We need to move past this. Find out what works for you. If you need to, talk to your boss about the experimenting you’d like to do and what you hope to learn. Explain how it will help you be more productive and creative. Record your progress and findings. What ideas did have the days you decided to go for a jog? What about the days you took the time to cook yourself a solid breakfast? That day you ate fish tacos and laughed uncontrollably with your best friend? Share the results to prove you’re genuinely interested in improving. Many careers would be better served by a little creativity and if your employer doesn’t get that, maybe it’s time to start looking for a job that’s better suited to you.
How To Be Creative # 10: Recognize You Are A Creative
Creative people are wired differently. They’re often described as quirky or weird, and while that does seem to hold true, it’s not completely universal. There are a lot of creative people out there that aren’t comfortable labeling themselves that, but it’s pretty easy to tell by reactions to idle time. Does the slightest twinge of boredom send you fleeing to your smartphone in search of entertainment and instant gratification? Or does it spark your imagination? If letting your imagination reign free is something you enjoy, but you’re not doing it as often as you’d like, start recognizing that and making the time for it.

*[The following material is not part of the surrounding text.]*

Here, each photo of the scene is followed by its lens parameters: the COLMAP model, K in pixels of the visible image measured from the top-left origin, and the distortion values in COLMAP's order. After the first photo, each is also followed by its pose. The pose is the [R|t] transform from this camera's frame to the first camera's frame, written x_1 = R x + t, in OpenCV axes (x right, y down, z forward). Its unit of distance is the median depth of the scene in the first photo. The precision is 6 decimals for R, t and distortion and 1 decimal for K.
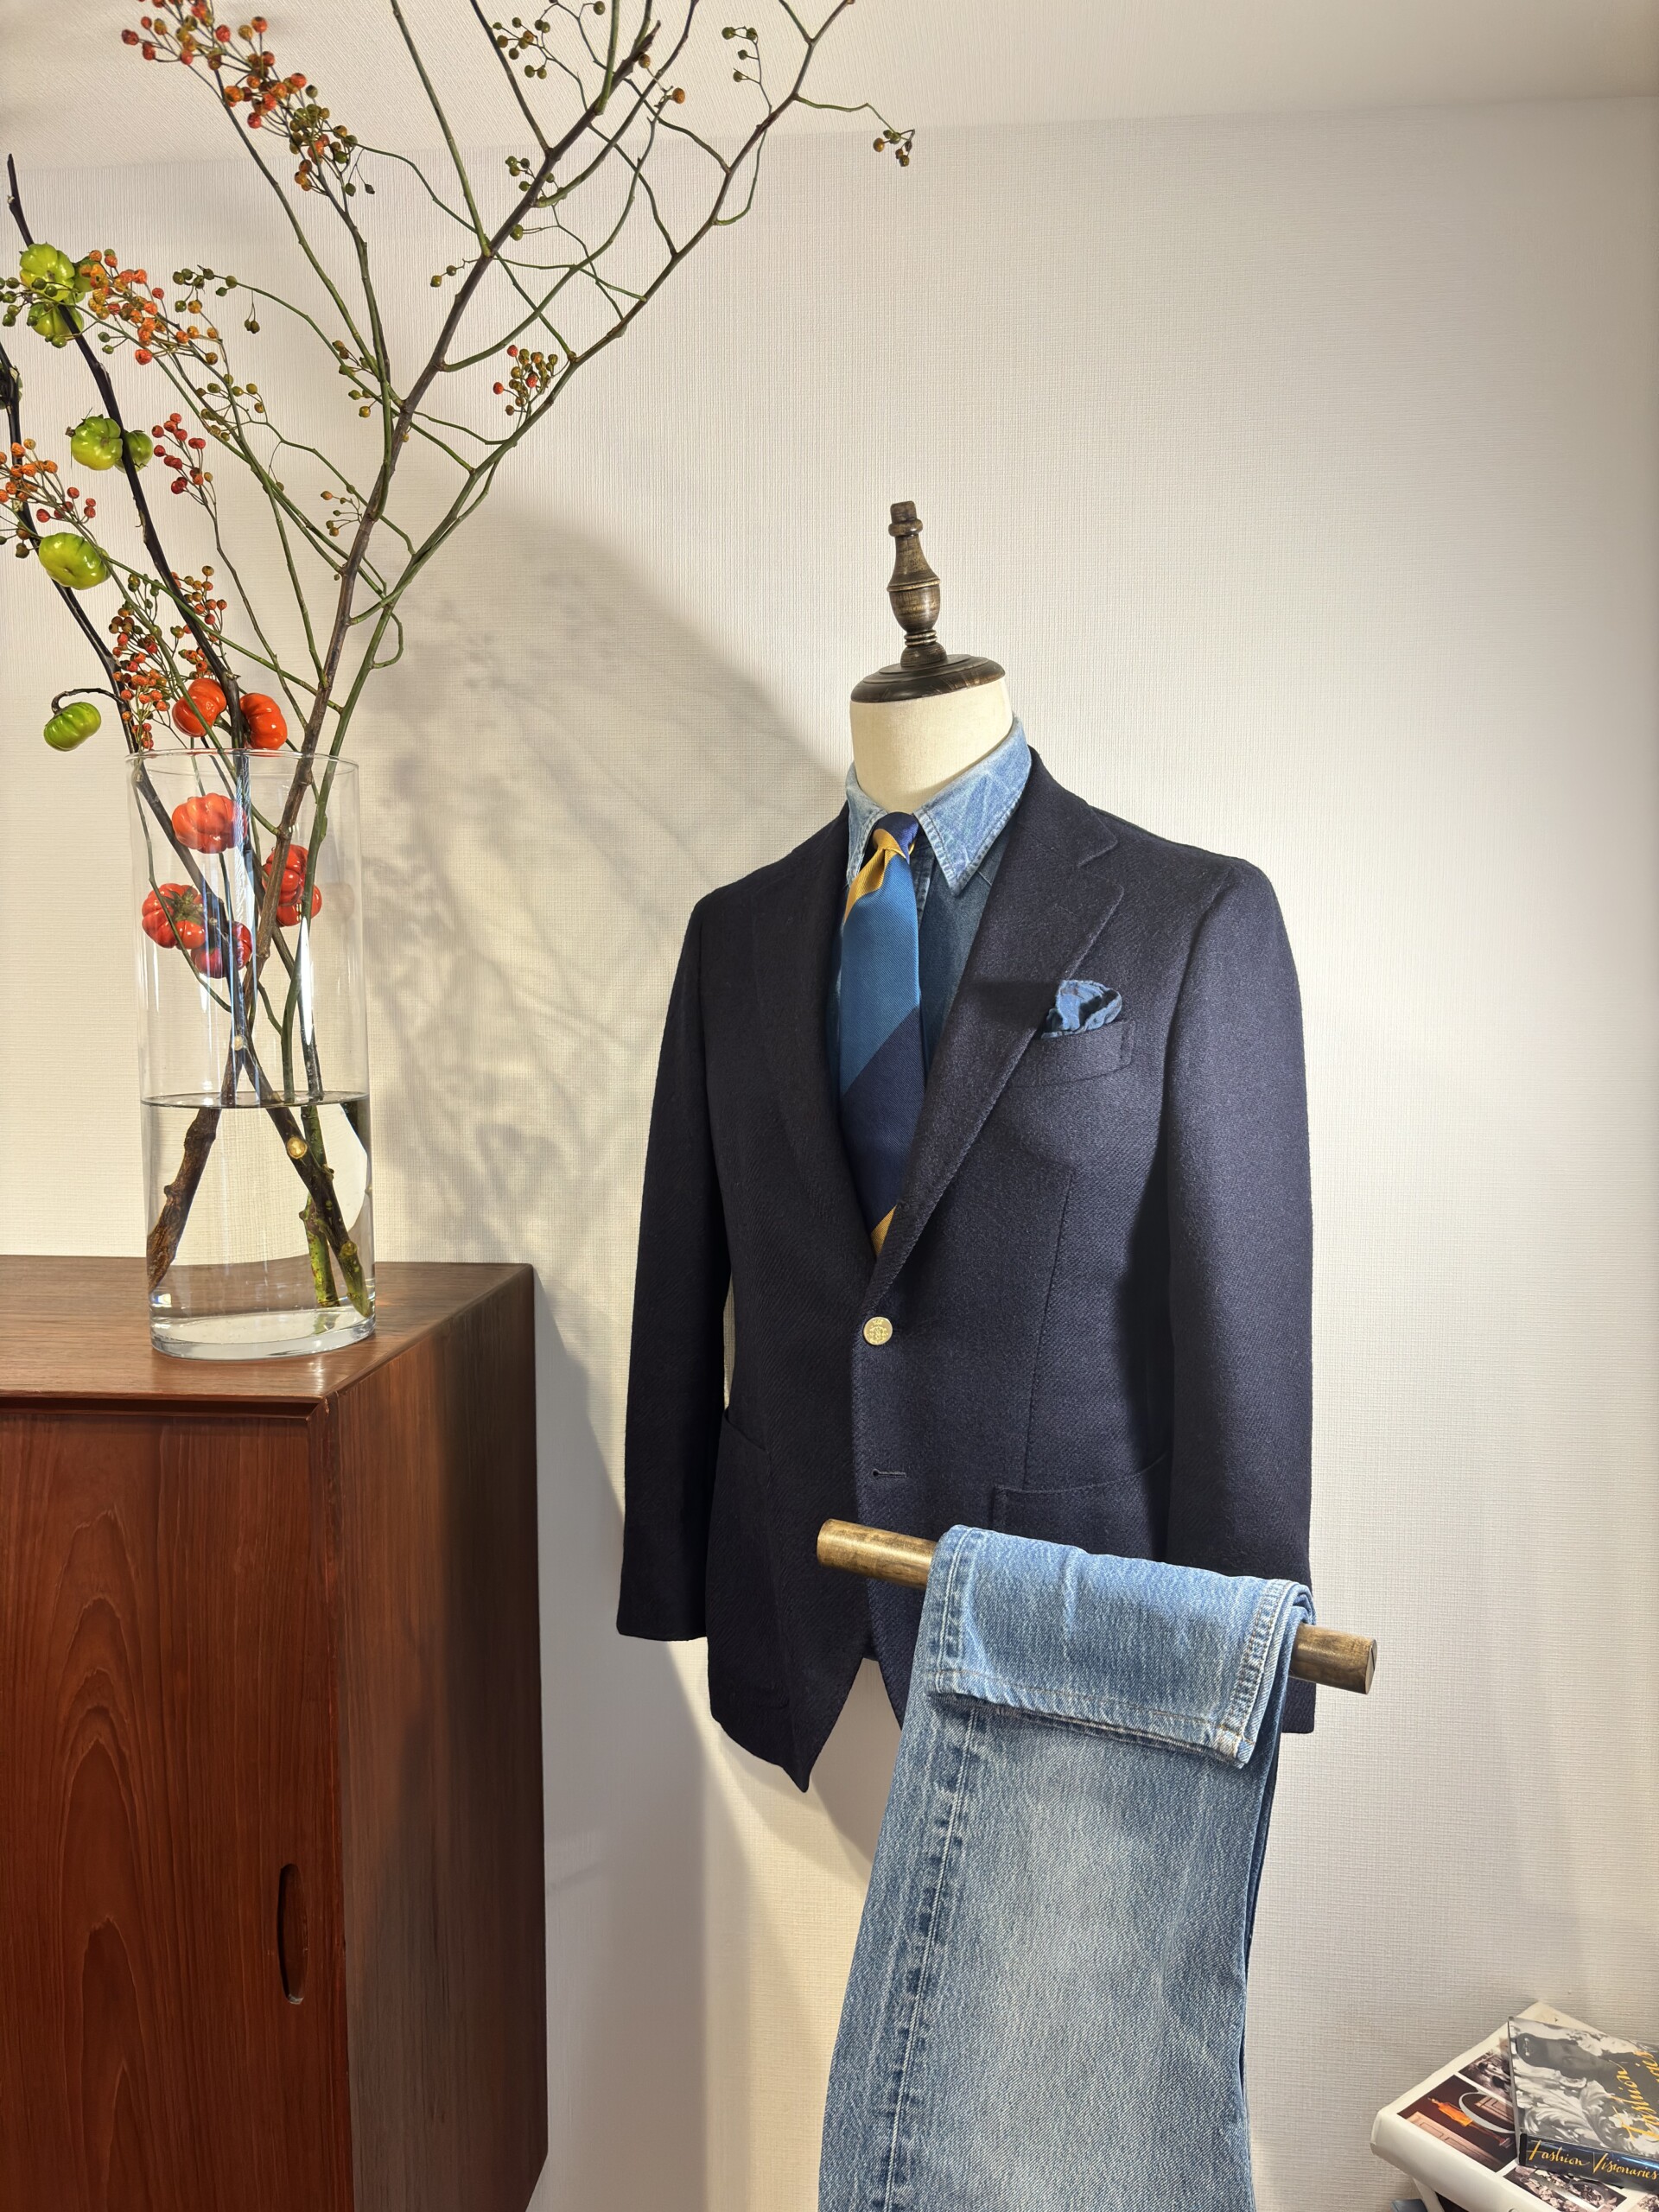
lens RADIAL K [[1667.3, 0, 853.3], [0, 1667.3, 1111.7], [0, 0, 1]] dist [0.061782, -0.073977]
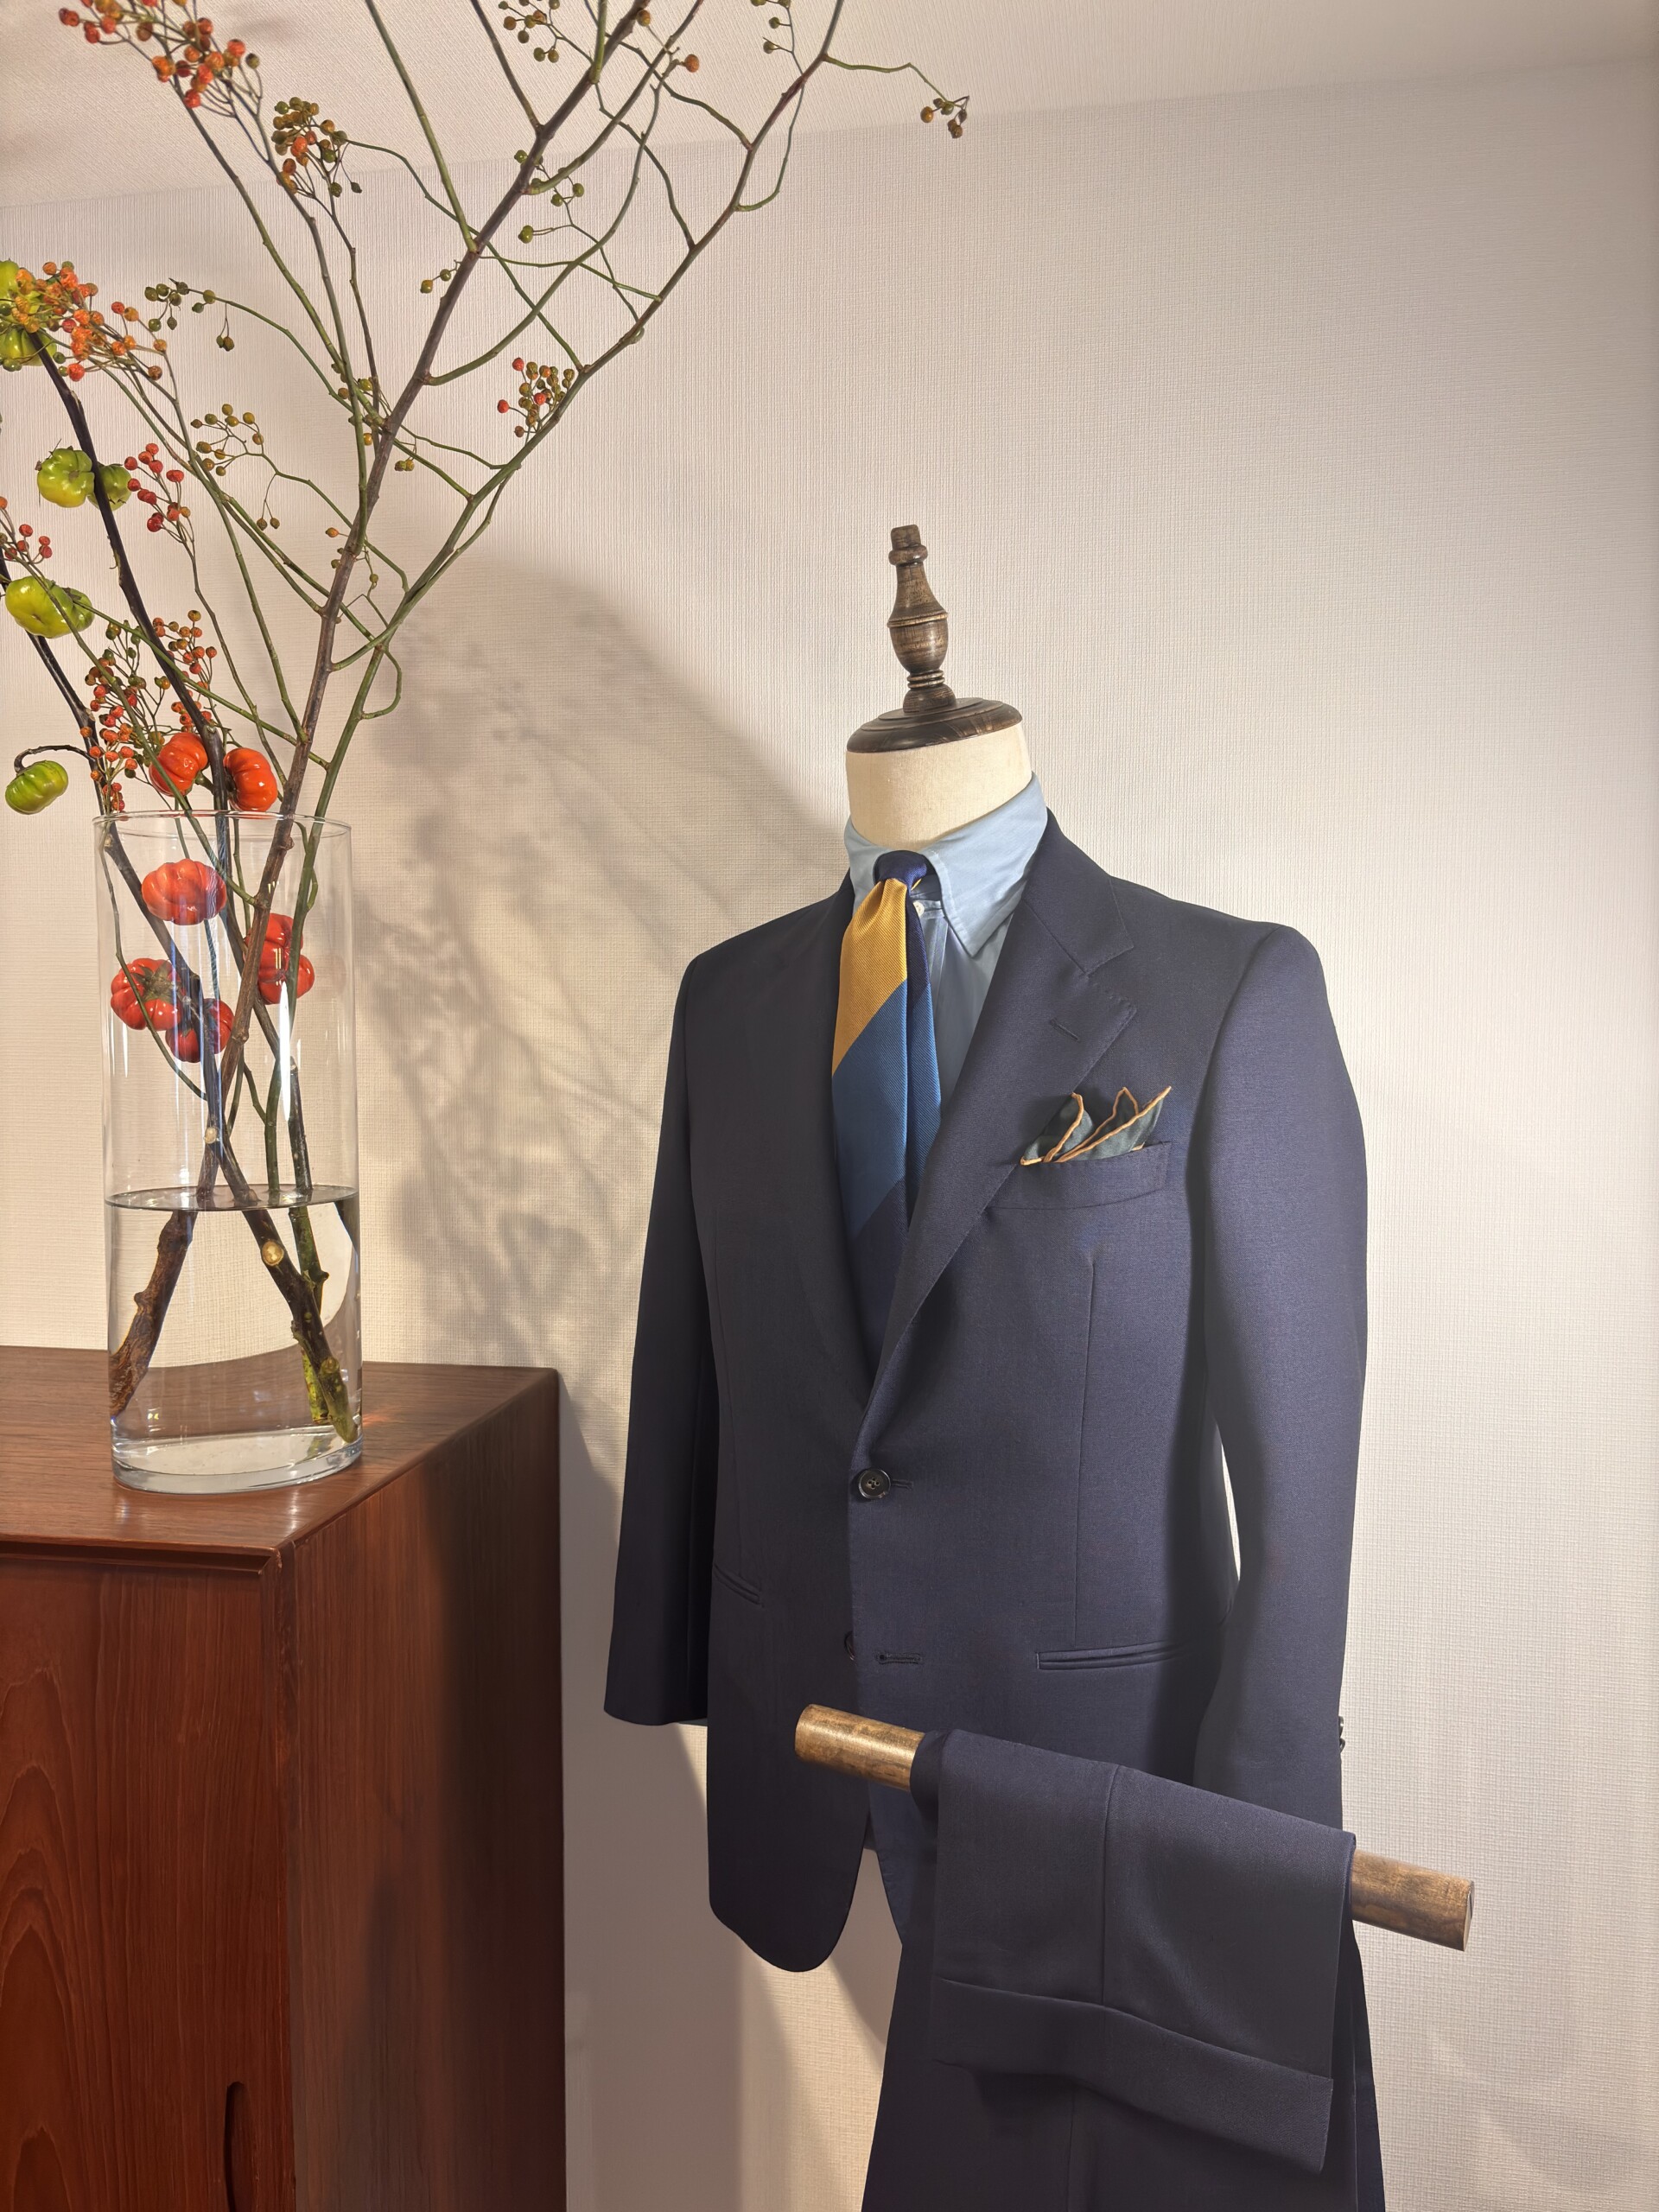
lens RADIAL K [[1663.1, 0, 829.5], [0, 1663.1, 1106.0], [0, 0, 1]] dist [0.061045, -0.075665]
pose [[0.996340, 0.006844, -0.085209, 0.039932], [-0.009309, 0.999548, -0.028573, -0.034657], [0.084975, 0.029261, 0.995953, 0.138062]]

Background photo by Slinkachu
It’s really difficult – I know. There are so many distractions and endless opportunities to consume music, video, anything else on the internet or socialize, but I know when a creative person consistently puts consumption first, he or she is rejecting the very person they are. If you’ve already recognized yourself as a creative, start acknowledging that time for these pursuits is a basic need for you just like food, shelter and sex, even if it’s a bit lower on Mr. Maslow’s hierarchy. Time for creation is something you might need in order to feel good, so don’t ignore it.
For me, it’s a simple litmus test. If I allow myself an hour a day to create, how does it make me feel? Regardless of whether anyone sees what I’m making or whether anyone likes it, it brings me joy so I know it’s a part of my life I need to address.
Not everyone in your life is going to understand this. I’m certain some of my friends think it’s really strange I’d sometimes rather spend a Friday night with a notebook or a Sunday wandering down streets I’ve never been before. But give yourself permission to be different than others. Don’t be influenced by what most people think you should be doing. Make time to do what you crave because no one can do that for you. Giving yourself the opportunity to be creative is the only way you will be.
If you have to block out a time for yourself to work on what you love, Nike that. If you pour 100% of your effort into it, it may take much less time than you thought. And even if it does take forever, does that even matter so long as you’re enjoying it? Forget about other obligations or what would be a more “productive” use of time. That word is used incorrectly sometimes because doing what you love is the most productive thing ever. Work on projects for no other reason than that they make you smile and never forget these things are a crucial part of you being happy.